Short version: Secure UUID was designed around iBeacon and iOS SDK, and doesn’t provide the same level of security for our Android SDK. We’re already working on a secure solution for Android, and will announce it in the near future.
To understand why things are this way, I encourage you to read the long version
Long version:
We designed Secure UUID a year ago for iBeacon and our iOS SDK—at that time, Android was still far behind iOS when it comes to beacons: there was no Eddystone; Android 5.0 barely came out, introducing a new, better Bluetooth Low Energy API; and with 4.x, rotating MAC addresses was known to crash the Bluetooth stack.
Now, fast-forward to today, the beacon scene looks different: large-scale beacon deployments are starting to pop up, lots of them utilizing Secure UUID. More importantly, it’s no longer iOS game—our customers start thinking about Android too. And so, we started hearing a lot of feedback about bringing Secure UUID support to our Android SDK, so that they can utilize their existing Secure UUID deployments to easily add beacons to their Android apps. A few days ago, we did just that—brought Secure UUID to our Android SDK.

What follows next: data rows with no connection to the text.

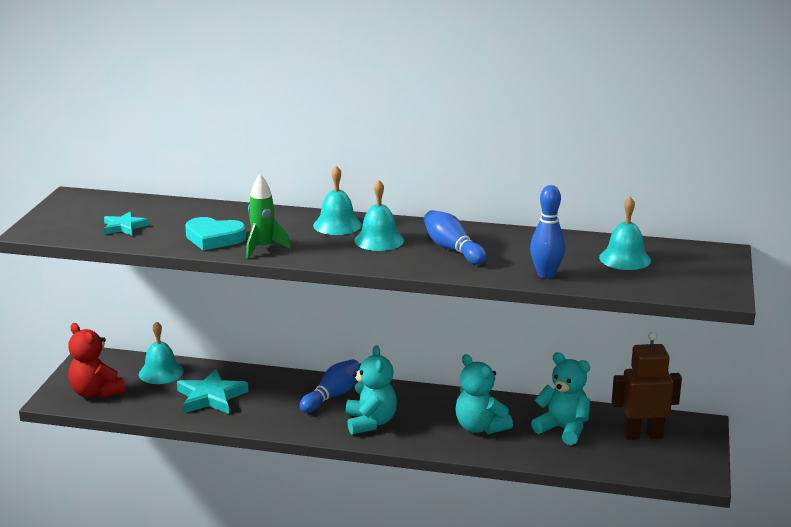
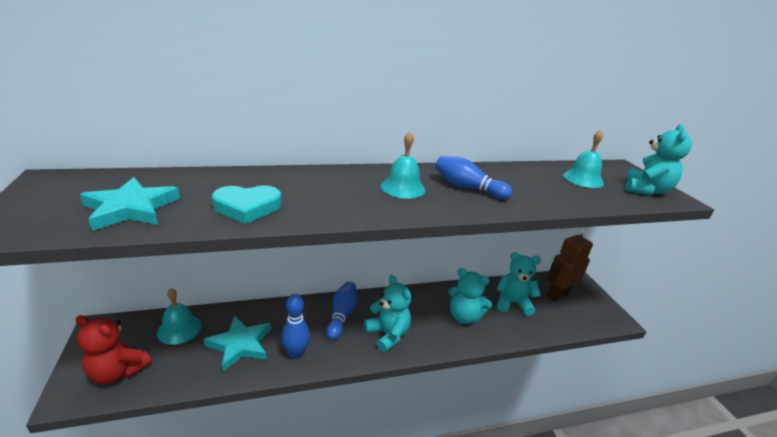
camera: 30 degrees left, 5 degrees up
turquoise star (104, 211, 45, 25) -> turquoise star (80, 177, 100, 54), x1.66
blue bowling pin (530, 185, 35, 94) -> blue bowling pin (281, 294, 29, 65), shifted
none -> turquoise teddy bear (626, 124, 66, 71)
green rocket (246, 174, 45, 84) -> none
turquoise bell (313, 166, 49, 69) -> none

Naturally, this doesn’t solve the “MAC address problem,” but it’s important to understand why—and simply, Secure UUID was designed around iBeacon (where there’s no MAC address), and we brought it to Android more to allow easy integration with existing, Secure UUID enabled deployments, than for strict security reasons.
Does it mean we don’t care about security on Android? Of course not! We’re a young and agile company, and try to be solving problems as they appear.
When customers started approaching us about first production iBeacon + iOS deployments two years ago, and expressing the security concerns, we came up with Secure UUID.
Then, more people started asking about Android, and we’ve been among the first to implement the Eddystone protocol from Google.
Then, we’ve heard that people want to use Android with their existing iBeacon + Secure UUID infrastructure, and we added Secure UUID compatibility.
Today, when many of our customers are interested in joint iBeacon + Eddystone deployments, to support iOS and Android equally well (and equally securely), we’re working on some really exciting things that we’ll announce in the near future.